YOUR OBJECTIVE: Find every line in the records below that contains the word "instrument", and copy each one.
(DATA RECORDS Opens)
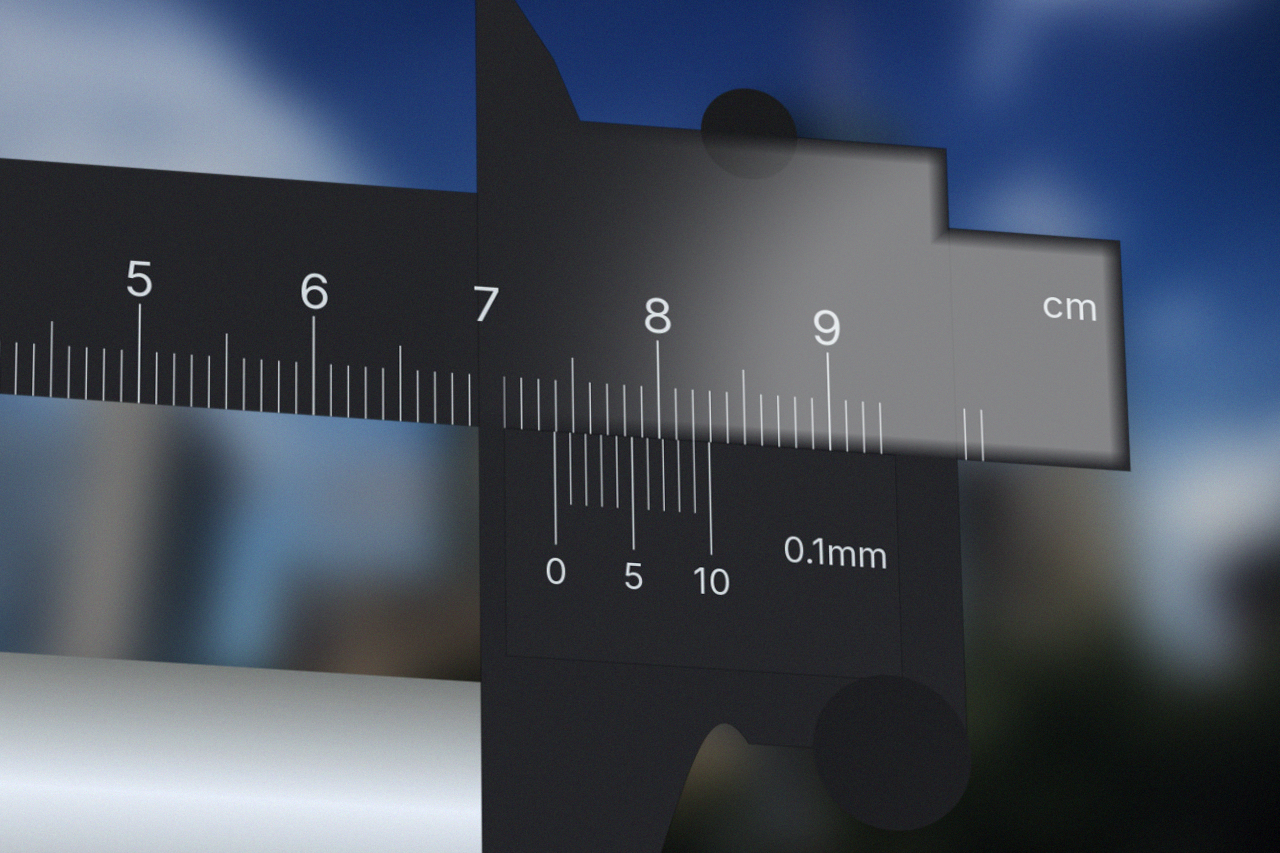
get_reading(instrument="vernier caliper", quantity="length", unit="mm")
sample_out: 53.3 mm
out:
(DATA RECORDS Closes)
(DATA RECORDS Opens)
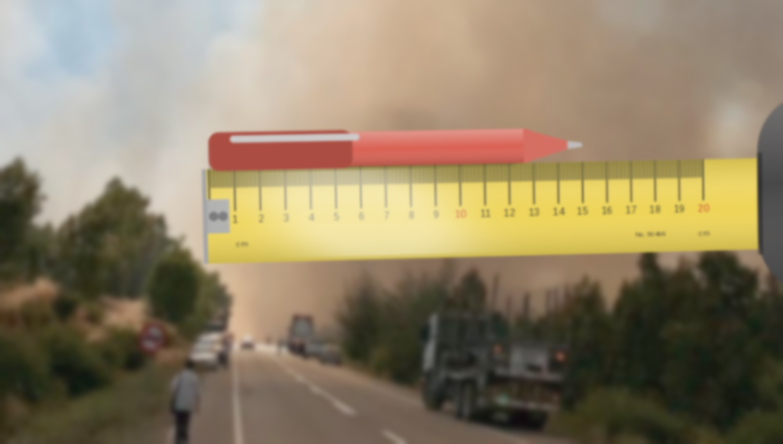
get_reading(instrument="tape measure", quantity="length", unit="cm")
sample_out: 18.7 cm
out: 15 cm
(DATA RECORDS Closes)
WRITTEN REPLY:
get_reading(instrument="vernier caliper", quantity="length", unit="mm")
get_reading(instrument="tape measure", quantity="length", unit="cm")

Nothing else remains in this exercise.